Beyond the Textbook

If you’ve ever thought about a well-designed textbook and considered what made it a good textbook, you’re asking the kind of questions that helped prompt Dr. Scott Douglas’s career. As a graduate student, he found himself drawn to big questions about learning.

“I really started thinking about what curriculum is and how that relates to what I’m doing in the classroom,” says Douglas. “That’s where I began asking some big questions, like how do we sequence lessons, what are the learning outcomes, and what is the goal of all of this?”

Those early questions now shape his work as a professor in the Okanagan School of Education, where some of his work and research focuses on designing learning materials for students and teachers. His research has also helped to shape the Q: Skills for Success Reading & Writing series, co-authored with Dr. Nigel Caplan, now in its fourth edition.

Douglas’s involvement in developing the textbook began through volunteer work with Alberta Teachers of English as a Second Language (ATESL), where helping set up conference exhibition halls led to conversations with educational publishers — and ultimately to an invitation from Oxford University Press to develop and submit some sample materials for a new academic English series. After reviewing the sample materials, Oxford’s editorial team looked at who might work well together. Douglas was then introduced to Caplan, beginning a collaboration that has now spanned nearly two decades.

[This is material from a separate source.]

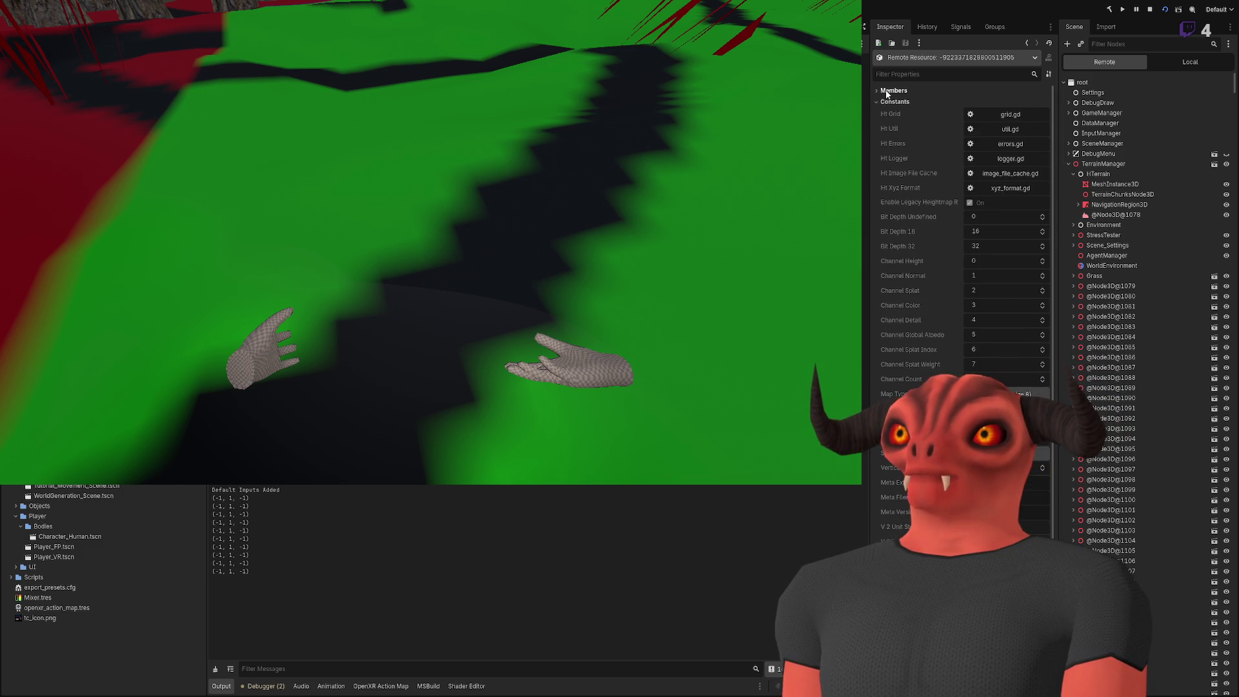
left_click(889, 101)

When Douglas developed his first chapters, he had to shift his thinking from planning lessons to designing materials that could be used by teachers in many different contexts.

“When I first started doing the sample chapters, the managing editor said it looked like I was writing a lesson plan,” he says. “But the materials aren’t the lessons. The materials are a launching pad for teachers to make their own lessons.”

Over time, Douglas’s approach to materials development has evolved into a deeply collaborative process. He and Caplan start by mapping out the big picture like deciding which skills and vocabulary students will encounter, how those skills will unfold across units, and what the book is ultimately preparing learners to do. They then divide the chapters and write in parallel, regularly sharing drafts to keep the text balanced and coherent.

“For every one hour of classroom materials I create, it’s about 100 hours of work,” Douglas explains. “And that doesn’t include all of the time for the full team involved in developing the series, like the developmental editors who provide feedback on every instruction line, copy editors checking punctuation, art editors sourcing or commissioning images, layout specialists shaping pages, and peer reviewers offering scholarly feedback.”

Another part of Douglas’s work with Q: Skills involves connecting with educators around the world. From time to time, Oxford University Press invites him to deliver author talks and workshops online and in places like Japan, Korea, and Thailand. His presentations draw on everything from inquiry-based curriculum design and critical thinking to digital literacies, vocabulary instruction, and global competencies. However, every educational context typically calls for something slightly different.

“In Japan, they wanted a deep dive into global skills. In Korea, the request was for explorations of reading strategies. In Thailand, they asked for and examination of curriculum development and the role of Bloom’s taxonomy,” he explains. “Flexibility is key. You have to listen to what teachers on the ground actually need.”

For individuals interested in the field of learning materials design, Douglas recommends getting involved in professional communities early, particularly through teaching organizations such as the Association of British Columbia Teachers of English as an Additional Language (BC TEAL).

“Join your local professional organization,” he says. “Go to conferences. Go to any professional development you can. That’s where you meet publishers, see the newest materials, understand what people in the field need, and start to imagine how you can contribute.” He also added, “the other thing that really supported my foray into educational materials writing as completing my master’s degree in Education where I gained a better understanding of the how learning works.”

That same sense of connection and engagement continues to shape how Douglas approaches his work today.

“Here we are in the Okanagan, but our work connects us with educators around the world,” he says. “I love bringing those ideas back to our graduate students. If they’re curious about curriculum, about vocabulary, about writing, or about how materials are designed—I want them to see how far those interests can take them.”